[Exercise details]:
Among the lines below, a stretch begins at the one with "1. Fortran and" and ends at the one with "2. Message Passing". Repeat that stretch exactly, ends included.

Stored data entries

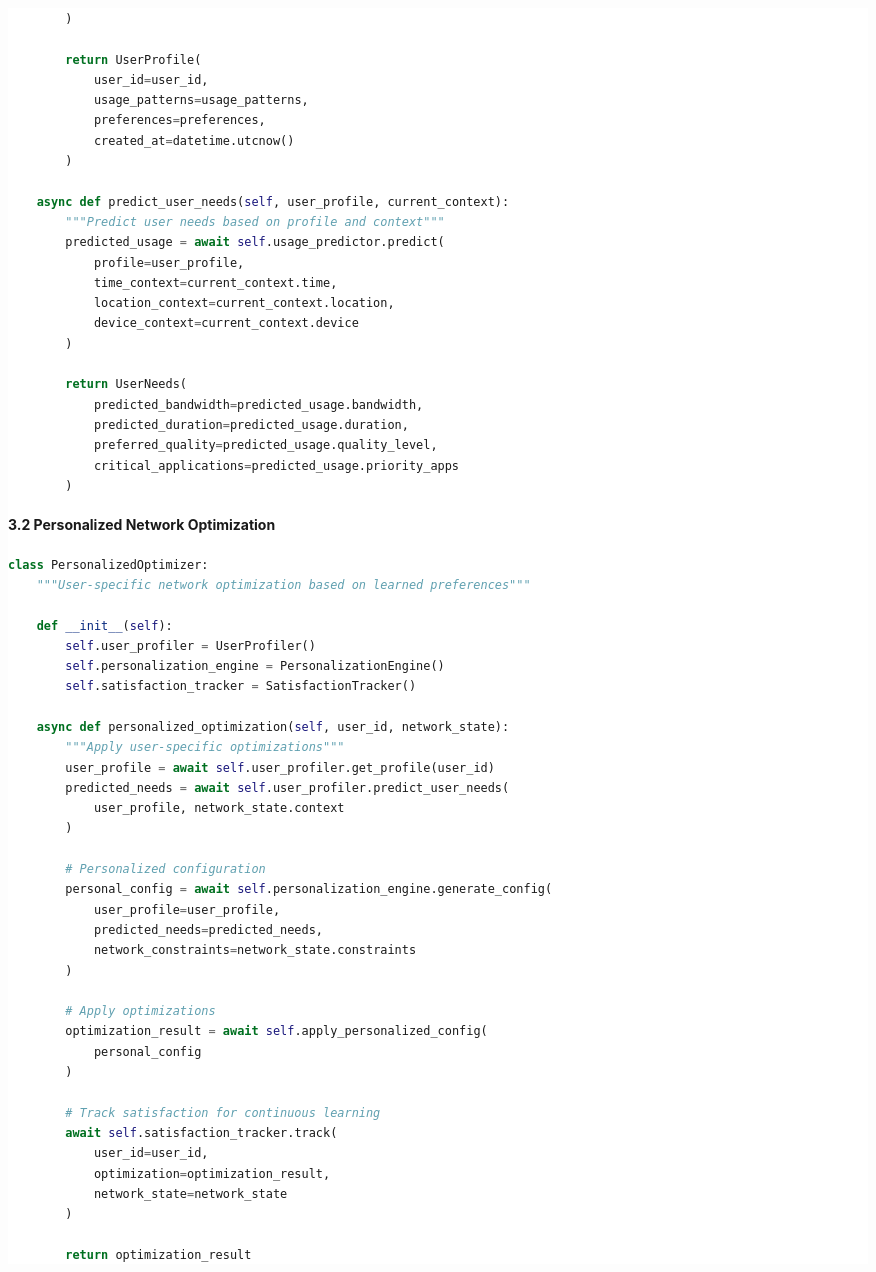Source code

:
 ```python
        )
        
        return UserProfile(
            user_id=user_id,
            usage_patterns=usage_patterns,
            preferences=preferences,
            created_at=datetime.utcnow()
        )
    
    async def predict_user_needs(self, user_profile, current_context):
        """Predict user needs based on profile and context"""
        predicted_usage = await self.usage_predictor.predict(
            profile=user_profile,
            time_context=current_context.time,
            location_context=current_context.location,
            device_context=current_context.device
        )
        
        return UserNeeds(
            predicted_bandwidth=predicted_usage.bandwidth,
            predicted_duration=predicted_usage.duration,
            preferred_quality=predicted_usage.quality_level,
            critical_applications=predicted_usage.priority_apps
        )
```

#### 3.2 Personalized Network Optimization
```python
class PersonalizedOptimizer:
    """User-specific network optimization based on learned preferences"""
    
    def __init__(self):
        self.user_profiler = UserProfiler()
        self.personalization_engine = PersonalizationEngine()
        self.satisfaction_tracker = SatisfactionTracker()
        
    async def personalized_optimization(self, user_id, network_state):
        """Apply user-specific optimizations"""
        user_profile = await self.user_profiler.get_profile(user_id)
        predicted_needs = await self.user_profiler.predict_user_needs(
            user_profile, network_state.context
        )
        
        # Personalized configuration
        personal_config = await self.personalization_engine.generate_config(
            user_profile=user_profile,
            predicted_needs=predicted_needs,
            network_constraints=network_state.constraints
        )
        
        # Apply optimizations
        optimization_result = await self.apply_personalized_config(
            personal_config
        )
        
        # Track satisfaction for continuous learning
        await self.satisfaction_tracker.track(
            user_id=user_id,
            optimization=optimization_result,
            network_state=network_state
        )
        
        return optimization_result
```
--
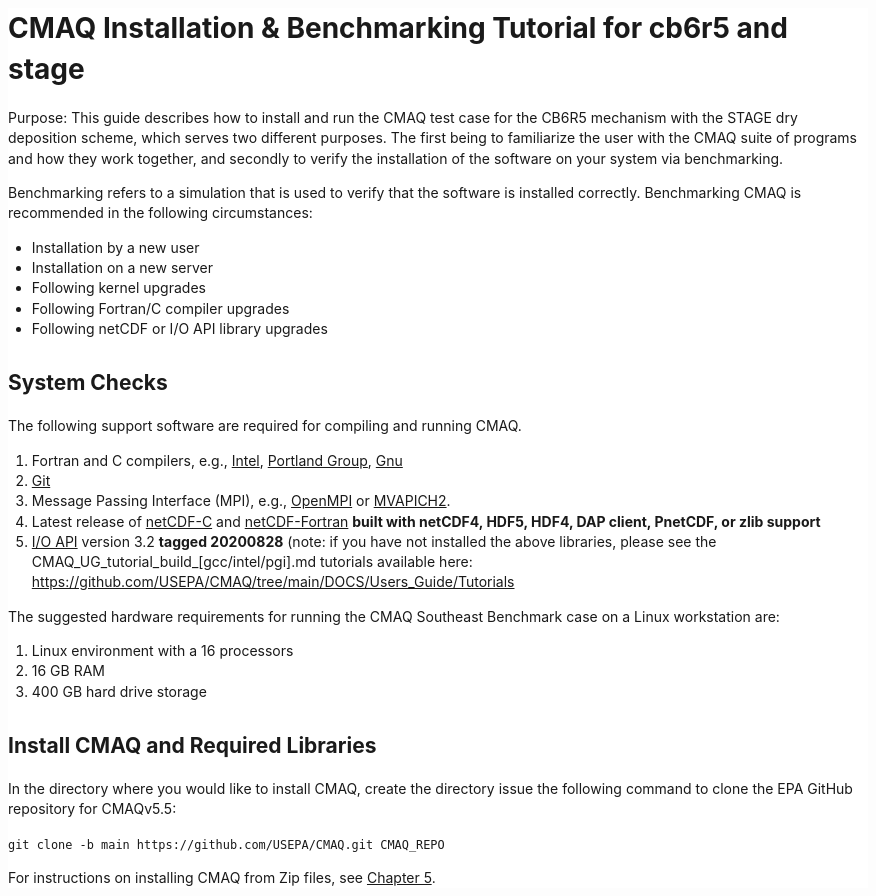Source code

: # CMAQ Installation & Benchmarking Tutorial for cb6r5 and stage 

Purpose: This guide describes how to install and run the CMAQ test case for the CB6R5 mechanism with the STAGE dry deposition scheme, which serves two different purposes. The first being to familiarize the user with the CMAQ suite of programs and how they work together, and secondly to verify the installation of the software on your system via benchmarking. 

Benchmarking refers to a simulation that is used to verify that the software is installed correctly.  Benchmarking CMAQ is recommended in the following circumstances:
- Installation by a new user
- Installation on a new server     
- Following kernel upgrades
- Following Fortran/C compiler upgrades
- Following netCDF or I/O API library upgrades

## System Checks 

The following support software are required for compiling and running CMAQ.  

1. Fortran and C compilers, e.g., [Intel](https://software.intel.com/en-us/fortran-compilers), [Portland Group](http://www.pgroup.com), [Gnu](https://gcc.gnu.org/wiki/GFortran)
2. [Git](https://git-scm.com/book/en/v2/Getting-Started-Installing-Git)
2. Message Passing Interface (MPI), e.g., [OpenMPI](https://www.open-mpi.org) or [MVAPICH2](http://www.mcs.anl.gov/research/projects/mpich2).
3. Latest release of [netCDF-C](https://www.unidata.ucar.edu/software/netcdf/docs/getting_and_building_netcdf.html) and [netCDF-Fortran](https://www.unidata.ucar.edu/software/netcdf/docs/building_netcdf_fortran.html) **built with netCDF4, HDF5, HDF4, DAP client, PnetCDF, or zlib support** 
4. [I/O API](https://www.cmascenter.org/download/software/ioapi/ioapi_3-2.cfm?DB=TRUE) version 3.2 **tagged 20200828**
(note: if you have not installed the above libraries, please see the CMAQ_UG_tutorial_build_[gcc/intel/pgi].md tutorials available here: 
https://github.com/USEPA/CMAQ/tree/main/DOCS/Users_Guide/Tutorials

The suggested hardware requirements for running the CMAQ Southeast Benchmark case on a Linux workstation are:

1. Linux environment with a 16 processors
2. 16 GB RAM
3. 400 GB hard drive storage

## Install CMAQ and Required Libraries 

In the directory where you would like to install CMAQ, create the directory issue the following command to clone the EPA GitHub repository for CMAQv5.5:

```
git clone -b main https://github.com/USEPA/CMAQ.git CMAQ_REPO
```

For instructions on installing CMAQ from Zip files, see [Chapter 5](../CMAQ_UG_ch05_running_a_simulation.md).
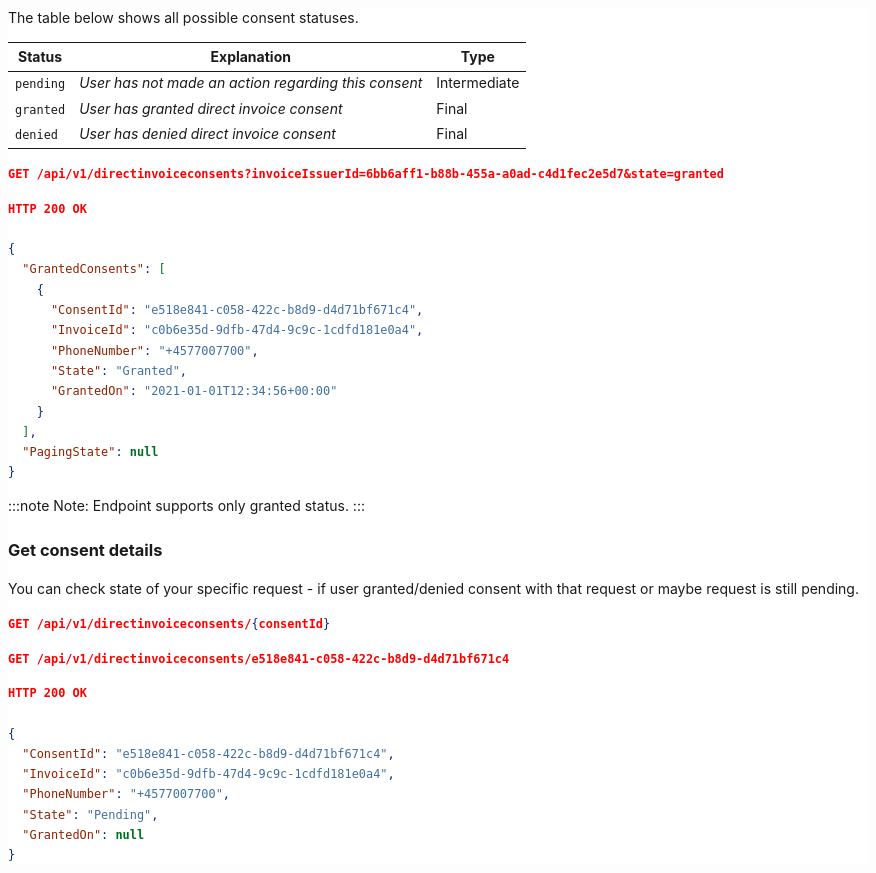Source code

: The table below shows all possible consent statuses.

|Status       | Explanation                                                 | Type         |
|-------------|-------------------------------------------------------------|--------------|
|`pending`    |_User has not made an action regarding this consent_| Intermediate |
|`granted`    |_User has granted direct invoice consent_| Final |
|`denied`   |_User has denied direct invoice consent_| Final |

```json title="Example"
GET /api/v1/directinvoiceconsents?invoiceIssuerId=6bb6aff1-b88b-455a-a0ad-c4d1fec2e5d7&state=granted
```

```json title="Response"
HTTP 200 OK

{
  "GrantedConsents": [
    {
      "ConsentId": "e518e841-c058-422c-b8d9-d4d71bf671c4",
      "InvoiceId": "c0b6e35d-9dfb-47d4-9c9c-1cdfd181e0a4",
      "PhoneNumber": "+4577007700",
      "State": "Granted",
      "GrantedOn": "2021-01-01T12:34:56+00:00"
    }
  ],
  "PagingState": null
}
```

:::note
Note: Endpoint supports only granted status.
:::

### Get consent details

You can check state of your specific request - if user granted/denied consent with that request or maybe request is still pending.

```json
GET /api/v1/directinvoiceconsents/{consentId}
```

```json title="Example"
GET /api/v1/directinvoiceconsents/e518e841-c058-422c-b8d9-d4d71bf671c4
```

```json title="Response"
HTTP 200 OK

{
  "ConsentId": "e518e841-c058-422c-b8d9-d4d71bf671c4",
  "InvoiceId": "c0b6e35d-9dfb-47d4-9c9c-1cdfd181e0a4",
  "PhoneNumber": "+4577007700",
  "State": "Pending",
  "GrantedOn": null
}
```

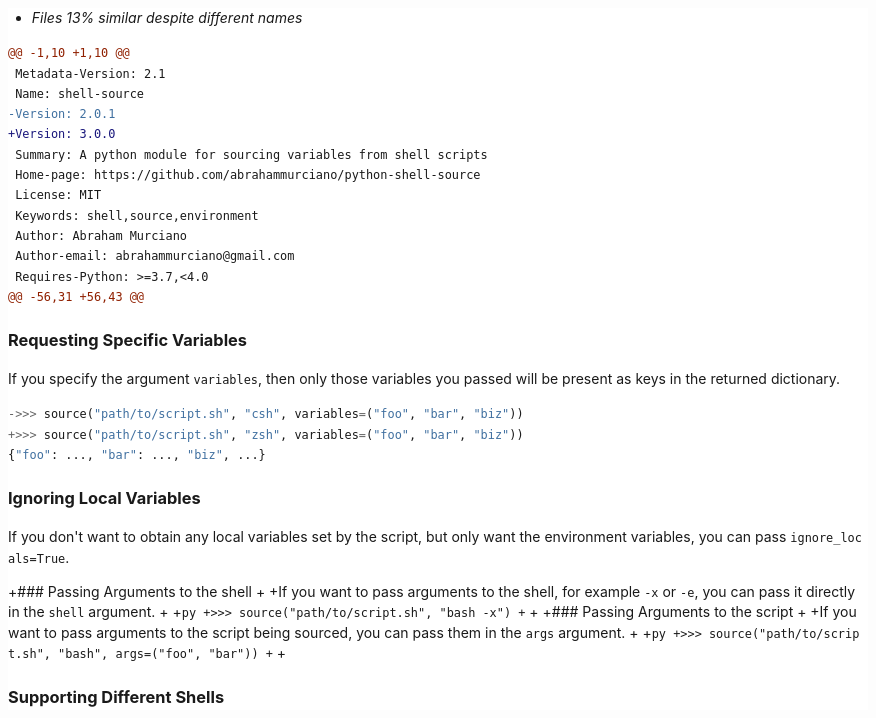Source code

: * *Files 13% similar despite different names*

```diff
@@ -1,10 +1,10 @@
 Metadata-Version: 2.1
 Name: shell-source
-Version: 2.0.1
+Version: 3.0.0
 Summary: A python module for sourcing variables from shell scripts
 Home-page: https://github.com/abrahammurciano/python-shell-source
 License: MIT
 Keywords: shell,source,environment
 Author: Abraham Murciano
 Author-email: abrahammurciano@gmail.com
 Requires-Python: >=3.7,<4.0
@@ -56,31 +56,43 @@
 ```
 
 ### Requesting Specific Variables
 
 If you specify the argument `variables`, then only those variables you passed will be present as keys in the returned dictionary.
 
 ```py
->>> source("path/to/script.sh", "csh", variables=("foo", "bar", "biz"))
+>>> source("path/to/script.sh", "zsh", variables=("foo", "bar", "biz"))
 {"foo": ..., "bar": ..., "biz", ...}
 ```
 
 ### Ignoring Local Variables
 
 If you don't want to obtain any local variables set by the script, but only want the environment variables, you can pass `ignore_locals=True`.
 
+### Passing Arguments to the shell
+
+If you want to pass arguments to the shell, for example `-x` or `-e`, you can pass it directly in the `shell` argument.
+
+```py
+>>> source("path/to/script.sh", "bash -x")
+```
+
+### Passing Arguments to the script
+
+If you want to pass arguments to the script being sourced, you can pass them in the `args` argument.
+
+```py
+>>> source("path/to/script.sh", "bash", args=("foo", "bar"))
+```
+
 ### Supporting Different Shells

[Problem solution]:
1. Fortran and C compilers, e.g., [Intel](https://software.intel.com/en-us/fortran-compilers), [Portland Group](http://www.pgroup.com), [Gnu](https://gcc.gnu.org/wiki/GFortran)
2. [Git](https://git-scm.com/book/en/v2/Getting-Started-Installing-Git)
2. Message Passing Interface (MPI), e.g., [OpenMPI](https://www.open-mpi.org) or [MVAPICH2](http://www.mcs.anl.gov/research/projects/mpich2).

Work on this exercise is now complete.